III. Data Visualization

In this step, we will explore more about our data by utilizing data visualization. First, we want to investigate if there exists any features of the location of sending the disaster tweets. We plot several barplots here to achieve this goal. Then, we will do the analysis on the sentence level, word level, and character lever. We will visualize our analysis in these texts by plotting histograms to give a direct impression. Finally, we will plot 2 word clouds for the polpulation codded by target label. Then we may compare if there are any differences of the high frequency words between disaster tweets and non-disaster tweets.

Explore the target column distribution

Although it is our raw data that location names include city and country, we still can tell that American users are more likely to mark their location info, no matter disaster or not.

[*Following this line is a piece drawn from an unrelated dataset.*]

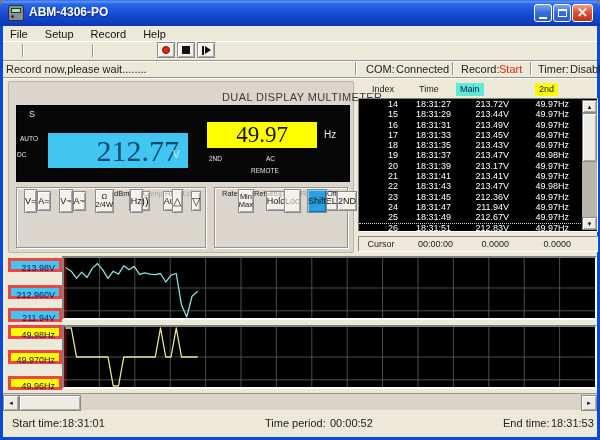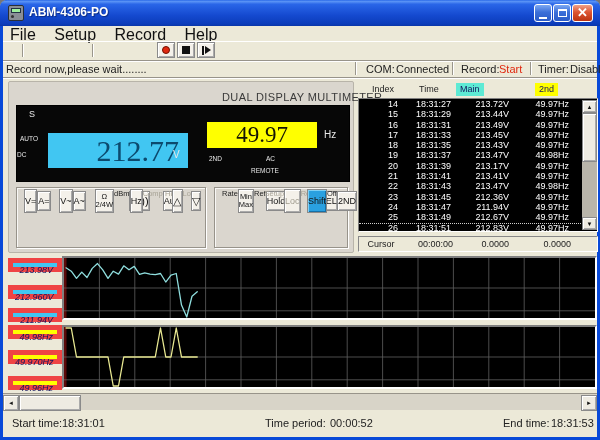"File Setup Record Help" #menubar { font-size: 16px -> 11px }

Explore number of sentences in tweets encoded by target 0 or 1
Explore number of words in tweets encoded by target 0 or 1
Explore number of characters in tweets encoded by target 0 or 1

Based on our analysis and visualizations, we can easily find that for the group of disaster tweets and the group of non-disaster tweets, they have similar features in on the sentence level, word level, and character level analysis.

Word Clouds

Comments

Through plotting the keywords, chacters length or number of sentences, we can tell there are not many major dofference between disaster and non-disaster tweets. That is a little different from our expectations. Also, this, no doubt, brings difficulty to our models.